» **Brief**
From the first record below to the last, retype each one exactly.

» **Supplied records**
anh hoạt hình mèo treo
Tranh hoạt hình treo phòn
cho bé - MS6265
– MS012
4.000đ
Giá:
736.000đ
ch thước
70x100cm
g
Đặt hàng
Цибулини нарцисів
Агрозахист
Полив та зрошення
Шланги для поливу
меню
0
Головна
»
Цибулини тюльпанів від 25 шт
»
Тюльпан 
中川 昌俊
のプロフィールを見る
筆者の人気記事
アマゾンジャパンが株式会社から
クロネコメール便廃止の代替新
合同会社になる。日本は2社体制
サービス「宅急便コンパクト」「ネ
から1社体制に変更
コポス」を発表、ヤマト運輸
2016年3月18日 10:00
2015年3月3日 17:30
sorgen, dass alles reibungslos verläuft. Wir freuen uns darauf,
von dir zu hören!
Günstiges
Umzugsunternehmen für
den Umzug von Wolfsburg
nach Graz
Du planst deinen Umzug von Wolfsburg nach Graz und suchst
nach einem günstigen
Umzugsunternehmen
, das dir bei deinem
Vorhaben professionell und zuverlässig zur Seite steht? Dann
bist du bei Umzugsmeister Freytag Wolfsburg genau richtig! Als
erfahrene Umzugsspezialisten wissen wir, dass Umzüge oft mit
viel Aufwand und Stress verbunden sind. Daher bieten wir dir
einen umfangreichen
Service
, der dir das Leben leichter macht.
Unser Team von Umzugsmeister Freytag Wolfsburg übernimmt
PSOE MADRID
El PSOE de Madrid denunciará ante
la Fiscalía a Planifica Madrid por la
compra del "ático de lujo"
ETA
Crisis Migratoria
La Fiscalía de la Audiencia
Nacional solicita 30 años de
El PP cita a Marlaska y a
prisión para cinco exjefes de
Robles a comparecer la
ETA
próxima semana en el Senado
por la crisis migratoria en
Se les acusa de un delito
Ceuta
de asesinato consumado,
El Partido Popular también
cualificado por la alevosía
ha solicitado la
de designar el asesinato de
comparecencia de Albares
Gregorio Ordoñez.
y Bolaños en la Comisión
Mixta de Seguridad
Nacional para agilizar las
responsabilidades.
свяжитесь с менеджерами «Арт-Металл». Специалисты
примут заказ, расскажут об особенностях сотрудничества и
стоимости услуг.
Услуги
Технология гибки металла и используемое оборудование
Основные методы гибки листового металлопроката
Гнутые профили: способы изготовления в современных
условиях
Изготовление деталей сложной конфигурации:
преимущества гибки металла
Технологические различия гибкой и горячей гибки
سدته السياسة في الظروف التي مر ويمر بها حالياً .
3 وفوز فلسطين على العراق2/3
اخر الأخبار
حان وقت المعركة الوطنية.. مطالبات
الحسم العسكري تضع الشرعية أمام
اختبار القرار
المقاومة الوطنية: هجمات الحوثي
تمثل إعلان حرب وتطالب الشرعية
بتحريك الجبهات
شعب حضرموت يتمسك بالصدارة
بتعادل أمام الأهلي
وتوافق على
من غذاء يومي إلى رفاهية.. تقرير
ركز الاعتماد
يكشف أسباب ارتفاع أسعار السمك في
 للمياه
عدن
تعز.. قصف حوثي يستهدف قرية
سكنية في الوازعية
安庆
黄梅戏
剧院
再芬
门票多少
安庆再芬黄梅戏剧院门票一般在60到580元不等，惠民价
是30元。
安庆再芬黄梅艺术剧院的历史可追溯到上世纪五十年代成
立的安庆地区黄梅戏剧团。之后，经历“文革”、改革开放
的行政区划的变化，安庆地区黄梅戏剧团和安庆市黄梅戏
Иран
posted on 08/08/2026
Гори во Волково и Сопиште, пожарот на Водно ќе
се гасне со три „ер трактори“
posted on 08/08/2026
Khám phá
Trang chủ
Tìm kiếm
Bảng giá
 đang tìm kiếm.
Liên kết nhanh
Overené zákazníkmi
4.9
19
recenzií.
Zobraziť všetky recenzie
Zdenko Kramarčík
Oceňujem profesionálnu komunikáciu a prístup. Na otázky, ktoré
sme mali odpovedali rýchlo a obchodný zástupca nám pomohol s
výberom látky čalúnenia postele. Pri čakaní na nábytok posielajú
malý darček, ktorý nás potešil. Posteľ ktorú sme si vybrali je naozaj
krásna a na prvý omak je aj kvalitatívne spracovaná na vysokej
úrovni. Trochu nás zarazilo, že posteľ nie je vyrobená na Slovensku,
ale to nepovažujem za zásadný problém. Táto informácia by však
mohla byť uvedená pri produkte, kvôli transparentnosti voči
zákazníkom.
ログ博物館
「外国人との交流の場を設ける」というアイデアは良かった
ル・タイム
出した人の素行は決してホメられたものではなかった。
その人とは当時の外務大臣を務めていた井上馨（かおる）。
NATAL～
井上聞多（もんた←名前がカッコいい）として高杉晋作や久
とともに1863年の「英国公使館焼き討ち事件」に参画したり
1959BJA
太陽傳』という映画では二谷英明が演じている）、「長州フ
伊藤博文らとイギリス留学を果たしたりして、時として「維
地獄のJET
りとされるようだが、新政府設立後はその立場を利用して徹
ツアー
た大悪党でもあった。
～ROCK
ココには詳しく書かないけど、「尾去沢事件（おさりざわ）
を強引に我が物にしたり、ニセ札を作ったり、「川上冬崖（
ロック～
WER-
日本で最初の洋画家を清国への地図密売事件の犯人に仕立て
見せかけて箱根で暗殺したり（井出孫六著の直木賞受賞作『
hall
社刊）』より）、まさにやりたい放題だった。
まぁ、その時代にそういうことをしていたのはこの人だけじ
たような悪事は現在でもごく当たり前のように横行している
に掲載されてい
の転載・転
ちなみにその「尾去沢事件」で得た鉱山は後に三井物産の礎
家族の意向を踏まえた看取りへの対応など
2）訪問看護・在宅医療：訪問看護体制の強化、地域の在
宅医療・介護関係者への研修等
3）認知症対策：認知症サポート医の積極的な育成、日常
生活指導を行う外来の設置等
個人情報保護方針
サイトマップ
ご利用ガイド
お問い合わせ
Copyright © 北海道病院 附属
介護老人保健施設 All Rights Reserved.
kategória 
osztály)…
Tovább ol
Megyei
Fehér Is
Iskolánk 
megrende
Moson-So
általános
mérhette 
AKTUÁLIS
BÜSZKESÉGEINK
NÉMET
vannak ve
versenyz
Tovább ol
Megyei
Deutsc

» **Exercise output**
anh hoạt hình mèo treo
Tranh hoạt hình treo phòn
cho bé - MS6265
– MS012
4.000đ
Giá:
736.000đ
ch thước
70x100cm
g
Đặt hàng
Цибулини нарцисів
Агрозахист
Полив та зрошення
Шланги для поливу
меню
0
Головна
»
Цибулини тюльпанів від 25 шт
»
Тюльпан 
中川 昌俊
のプロフィールを見る
筆者の人気記事
アマゾンジャパンが株式会社から
クロネコメール便廃止の代替新
合同会社になる。日本は2社体制
サービス「宅急便コンパクト」「ネ
から1社体制に変更
コポス」を発表、ヤマト運輸
2016年3月18日 10:00
2015年3月3日 17:30
sorgen, dass alles reibungslos verläuft. Wir freuen uns darauf,
von dir zu hören!
Günstiges
Umzugsunternehmen für
den Umzug von Wolfsburg
nach Graz
Du planst deinen Umzug von Wolfsburg nach Graz und suchst
nach einem günstigen
Umzugsunternehmen
, das dir bei deinem
Vorhaben professionell und zuverlässig zur Seite steht? Dann
bist du bei Umzugsmeister Freytag Wolfsburg genau richtig! Als
erfahrene Umzugsspezialisten wissen wir, dass Umzüge oft mit
viel Aufwand und Stress verbunden sind. Daher bieten wir dir
einen umfangreichen
Service
, der dir das Leben leichter macht.
Unser Team von Umzugsmeister Freytag Wolfsburg übernimmt
PSOE MADRID
El PSOE de Madrid denunciará ante
la Fiscalía a Planifica Madrid por la
compra del "ático de lujo"
ETA
Crisis Migratoria
La Fiscalía de la Audiencia
Nacional solicita 30 años de
El PP cita a Marlaska y a
prisión para cinco exjefes de
Robles a comparecer la
ETA
próxima semana en el Senado
por la crisis migratoria en
Se les acusa de un delito
Ceuta
de asesinato consumado,
El Partido Popular también
cualificado por la alevosía
ha solicitado la
de designar el asesinato de
comparecencia de Albares
Gregorio Ordoñez.
y Bolaños en la Comisión
Mixta de Seguridad
Nacional para agilizar las
responsabilidades.
свяжитесь с менеджерами «Арт-Металл». Специалисты
примут заказ, расскажут об особенностях сотрудничества и
стоимости услуг.
Услуги
Технология гибки металла и используемое оборудование
Основные методы гибки листового металлопроката
Гнутые профили: способы изготовления в современных
условиях
Изготовление деталей сложной конфигурации:
преимущества гибки металла
Технологические различия гибкой и горячей гибки
سدته السياسة في الظروف التي مر ويمر بها حالياً .
3 وفوز فلسطين على العراق2/3
اخر الأخبار
حان وقت المعركة الوطنية.. مطالبات
الحسم العسكري تضع الشرعية أمام
اختبار القرار
المقاومة الوطنية: هجمات الحوثي
تمثل إعلان حرب وتطالب الشرعية
بتحريك الجبهات
شعب حضرموت يتمسك بالصدارة
بتعادل أمام الأهلي
وتوافق على
من غذاء يومي إلى رفاهية.. تقرير
ركز الاعتماد
يكشف أسباب ارتفاع أسعار السمك في
 للمياه
عدن
تعز.. قصف حوثي يستهدف قرية
سكنية في الوازعية
安庆
黄梅戏
剧院
再芬
门票多少
安庆再芬黄梅戏剧院门票一般在60到580元不等，惠民价
是30元。
安庆再芬黄梅艺术剧院的历史可追溯到上世纪五十年代成
立的安庆地区黄梅戏剧团。之后，经历“文革”、改革开放
的行政区划的变化，安庆地区黄梅戏剧团和安庆市黄梅戏
Иран
posted on 08/08/2026
Гори во Волково и Сопиште, пожарот на Водно ќе
се гасне со три „ер трактори“
posted on 08/08/2026
Khám phá
Trang chủ
Tìm kiếm
Bảng giá
 đang tìm kiếm.
Liên kết nhanh
Overené zákazníkmi
4.9
19
recenzií.
Zobraziť všetky recenzie
Zdenko Kramarčík
Oceňujem profesionálnu komunikáciu a prístup. Na otázky, ktoré
sme mali odpovedali rýchlo a obchodný zástupca nám pomohol s
výberom látky čalúnenia postele. Pri čakaní na nábytok posielajú
malý darček, ktorý nás potešil. Posteľ ktorú sme si vybrali je naozaj
krásna a na prvý omak je aj kvalitatívne spracovaná na vysokej
úrovni. Trochu nás zarazilo, že posteľ nie je vyrobená na Slovensku,
ale to nepovažujem za zásadný problém. Táto informácia by však
mohla byť uvedená pri produkte, kvôli transparentnosti voči
zákazníkom.
ログ博物館
「外国人との交流の場を設ける」というアイデアは良かった
ル・タイム
出した人の素行は決してホメられたものではなかった。
その人とは当時の外務大臣を務めていた井上馨（かおる）。
NATAL～
井上聞多（もんた←名前がカッコいい）として高杉晋作や久
とともに1863年の「英国公使館焼き討ち事件」に参画したり
1959BJA
太陽傳』という映画では二谷英明が演じている）、「長州フ
伊藤博文らとイギリス留学を果たしたりして、時として「維
地獄のJET
りとされるようだが、新政府設立後はその立場を利用して徹
ツアー
た大悪党でもあった。
～ROCK
ココには詳しく書かないけど、「尾去沢事件（おさりざわ）
を強引に我が物にしたり、ニセ札を作ったり、「川上冬崖（
ロック～
WER-
日本で最初の洋画家を清国への地図密売事件の犯人に仕立て
見せかけて箱根で暗殺したり（井出孫六著の直木賞受賞作『
hall
社刊）』より）、まさにやりたい放題だった。
まぁ、その時代にそういうことをしていたのはこの人だけじ
たような悪事は現在でもごく当たり前のように横行している
に掲載されてい
の転載・転
ちなみにその「尾去沢事件」で得た鉱山は後に三井物産の礎
家族の意向を踏まえた看取りへの対応など
2）訪問看護・在宅医療：訪問看護体制の強化、地域の在
宅医療・介護関係者への研修等
3）認知症対策：認知症サポート医の積極的な育成、日常
生活指導を行う外来の設置等
個人情報保護方針
サイトマップ
ご利用ガイド
お問い合わせ
Copyright © 北海道病院 附属
介護老人保健施設 All Rights Reserved.
kategória 
osztály)…
Tovább ol
Megyei
Fehér Is
Iskolánk 
megrende
Moson-So
általános
mérhette 
AKTUÁLIS
BÜSZKESÉGEINK
NÉMET
vannak ve
versenyz
Tovább ol
Megyei
Deutsc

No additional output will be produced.